The 74 miners at Co-Op are fighting for decent wages, benefits, job safety, and dignity. Most of the workers there earn only $5.25 to $7 an hour and have no health insurance or retirement benefits. They are forced to work under unsafe conditions in violation of federal mine regulations. The conditions at Co-Op were responsible for three deaths in the last half of the 1990s—half of the total coal mine deaths in the state. A UMWA statement notes that in September, as miners were taking steps to organize a union, they were fired en masse after they protested the arbitrary dismissal of one of their co-workers.

The mine owners, the Kingstons, are a capitalist family notorious in the region for their brutality against workers they employ in their $150 million business empire. They are widely despised by working people for their abuse of women. For example, one of the directors of the Co-Op mine, John Kingston, was convicted for savagely beating his daughter who had fled a forced polygamous marriage to her uncle, David Kingston, who spent four years in jail for sexual abuse of the 16-year-old.

The UMWA is backing the fight by the Huntington miners, most of whom have signed a union representation petition (see coverage on page 6).

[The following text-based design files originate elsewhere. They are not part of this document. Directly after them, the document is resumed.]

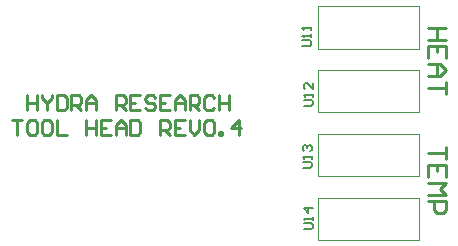
<source format=gto>
G04*
G04 #@! TF.GenerationSoftware,Altium Limited,Altium Designer,18.0.7 (293)*
G04*
G04 Layer_Color=65535*
%FSLAX25Y25*%
%MOIN*%
G70*
G01*
G75*
%ADD10C,0.00197*%
%ADD11C,0.01000*%
%ADD12C,0.00500*%
D10*
X439059Y379213D02*
Y393268D01*
X472720Y379213D02*
Y393268D01*
X439059D02*
X472720D01*
X439059Y379213D02*
X472720D01*
X439059Y357953D02*
X472720D01*
X439059Y372008D02*
X472720D01*
Y357953D02*
Y372008D01*
X439059Y357953D02*
Y372008D01*
Y336693D02*
Y350748D01*
X472720Y336693D02*
Y350748D01*
X439059D02*
X472720D01*
X439059Y336693D02*
X472720D01*
X439059Y315433D02*
X472720D01*
X439059Y329488D02*
X472720D01*
Y315433D02*
Y329488D01*
X439059Y315433D02*
Y329488D01*
D11*
X342120Y363623D02*
Y358704D01*
Y361163D01*
X345399D01*
Y363623D01*
Y358704D01*
X347039Y363623D02*
Y362803D01*
X348679Y361163D01*
X350319Y362803D01*
Y363623D01*
X348679Y361163D02*
Y358704D01*
X351959Y363623D02*
Y358704D01*
X354419D01*
X355239Y359524D01*
Y362803D01*
X354419Y363623D01*
X351959D01*
X356879Y358704D02*
Y363623D01*
X359338D01*
X360158Y362803D01*
Y361163D01*
X359338Y360344D01*
X356879D01*
X358519D02*
X360158Y358704D01*
X361798D02*
Y361983D01*
X363438Y363623D01*
X365078Y361983D01*
Y358704D01*
Y361163D01*
X361798D01*
X371638Y358704D02*
Y363623D01*
X374097D01*
X374918Y362803D01*
Y361163D01*
X374097Y360344D01*
X371638D01*
X373278D02*
X374918Y358704D01*
X379837Y363623D02*
X376557D01*
Y358704D01*
X379837D01*
X376557Y361163D02*
X378197D01*
X384757Y362803D02*
X383937Y363623D01*
X382297D01*
X381477Y362803D01*
Y361983D01*
X382297Y361163D01*
X383937D01*
X384757Y360344D01*
Y359524D01*
X383937Y358704D01*
X382297D01*
X381477Y359524D01*
X389676Y363623D02*
X386397D01*
Y358704D01*
X389676D01*
X386397Y361163D02*
X388037D01*
X391316Y358704D02*
Y361983D01*
X392956Y363623D01*
X394596Y361983D01*
Y358704D01*
Y361163D01*
X391316D01*
X396236Y358704D02*
Y363623D01*
X398696D01*
X399516Y362803D01*
Y361163D01*
X398696Y360344D01*
X396236D01*
X397876D02*
X399516Y358704D01*
X404435Y362803D02*
X403616Y363623D01*
X401976D01*
X401156Y362803D01*
Y359524D01*
X401976Y358704D01*
X403616D01*
X404435Y359524D01*
X406075Y363623D02*
Y358704D01*
Y361163D01*
X409355D01*
Y363623D01*
Y358704D01*
X337200Y355320D02*
X340480D01*
X338840D01*
Y350400D01*
X344580Y355320D02*
X342940D01*
X342120Y354500D01*
Y351220D01*
X342940Y350400D01*
X344580D01*
X345399Y351220D01*
Y354500D01*
X344580Y355320D01*
X349499D02*
X347859D01*
X347039Y354500D01*
Y351220D01*
X347859Y350400D01*
X349499D01*
X350319Y351220D01*
Y354500D01*
X349499Y355320D01*
X351959D02*
Y350400D01*
X355239D01*
X361798Y355320D02*
Y350400D01*
Y352860D01*
X365078D01*
Y355320D01*
Y350400D01*
X369998Y355320D02*
X366718D01*
Y350400D01*
X369998D01*
X366718Y352860D02*
X368358D01*
X371638Y350400D02*
Y353680D01*
X373278Y355320D01*
X374918Y353680D01*
Y350400D01*
Y352860D01*
X371638D01*
X376557Y355320D02*
Y350400D01*
X379017D01*
X379837Y351220D01*
Y354500D01*
X379017Y355320D01*
X376557D01*
X386397Y350400D02*
Y355320D01*
X388857D01*
X389676Y354500D01*
Y352860D01*
X388857Y352040D01*
X386397D01*
X388037D02*
X389676Y350400D01*
X394596Y355320D02*
X391316D01*
Y350400D01*
X394596D01*
X391316Y352860D02*
X392956D01*
X396236Y355320D02*
Y352040D01*
X397876Y350400D01*
X399516Y352040D01*
Y355320D01*
X401156Y354500D02*
X401976Y355320D01*
X403616D01*
X404435Y354500D01*
Y351220D01*
X403616Y350400D01*
X401976D01*
X401156Y351220D01*
Y354500D01*
X406075Y350400D02*
Y351220D01*
X406895D01*
Y350400D01*
X406075D01*
X412635D02*
Y355320D01*
X410175Y352860D01*
X413455D01*
X481598Y386000D02*
X475600D01*
X478599D01*
Y382001D01*
X481598D01*
X475600D01*
X481598Y376003D02*
Y380002D01*
X475600D01*
Y376003D01*
X478599Y380002D02*
Y378003D01*
X475600Y374004D02*
X479599D01*
X481598Y372005D01*
X479599Y370005D01*
X475600D01*
X478599D01*
Y374004D01*
X481598Y368006D02*
Y364007D01*
Y366006D01*
X475600D01*
X481798Y346500D02*
Y342501D01*
Y344501D01*
X475800D01*
X481798Y336503D02*
Y340502D01*
X475800D01*
Y336503D01*
X478799Y340502D02*
Y338503D01*
X475800Y334504D02*
X481798D01*
X479799Y332505D01*
X481798Y330505D01*
X475800D01*
Y328506D02*
X481798D01*
Y325507D01*
X480798Y324507D01*
X478799D01*
X477799Y325507D01*
Y328506D01*
D12*
X434306Y318941D02*
X436806D01*
X437305Y319441D01*
Y320441D01*
X436806Y320940D01*
X434306D01*
X437305Y321940D02*
Y322940D01*
Y322440D01*
X434306D01*
X434806Y321940D01*
X437305Y325939D02*
X434306D01*
X435806Y324439D01*
Y326438D01*
X434007Y339434D02*
X436506D01*
X437006Y339934D01*
Y340934D01*
X436506Y341434D01*
X434007D01*
X437006Y342433D02*
Y343433D01*
Y342933D01*
X434007D01*
X434506Y342433D01*
Y344932D02*
X434007Y345432D01*
Y346432D01*
X434506Y346932D01*
X435006D01*
X435506Y346432D01*
Y345932D01*
Y346432D01*
X436006Y346932D01*
X436506D01*
X437006Y346432D01*
Y345432D01*
X436506Y344932D01*
X434306Y360127D02*
X436806D01*
X437305Y360627D01*
Y361627D01*
X436806Y362127D01*
X434306D01*
X437305Y363126D02*
Y364126D01*
Y363626D01*
X434306D01*
X434806Y363126D01*
X437305Y367625D02*
Y365626D01*
X435306Y367625D01*
X434806D01*
X434306Y367125D01*
Y366125D01*
X434806Y365626D01*
X433807Y380020D02*
X436306D01*
X436805Y380520D01*
Y381520D01*
X436306Y382020D01*
X433807D01*
X436805Y383019D02*
Y384019D01*
Y383519D01*
X433807D01*
X434306Y383019D01*
X436805Y385519D02*
Y386518D01*
Y386019D01*
X433807D01*
X434306Y385519D01*
M02*

</source>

Solidarity can be won from other unions as well as from immigrant rights organizations, student and church groups, and many others. Collections for the miners and their families, messages of support, food drives, “Adopt-a-Family” campaigns, and distributing the miners’ fact sheet and UMWA statements (see the union web site at www.umwa.org)—all such efforts can help bring needed support to the miners so they can win their fight.

Solidarity with our fighting brothers and sisters at the Co-Op mine!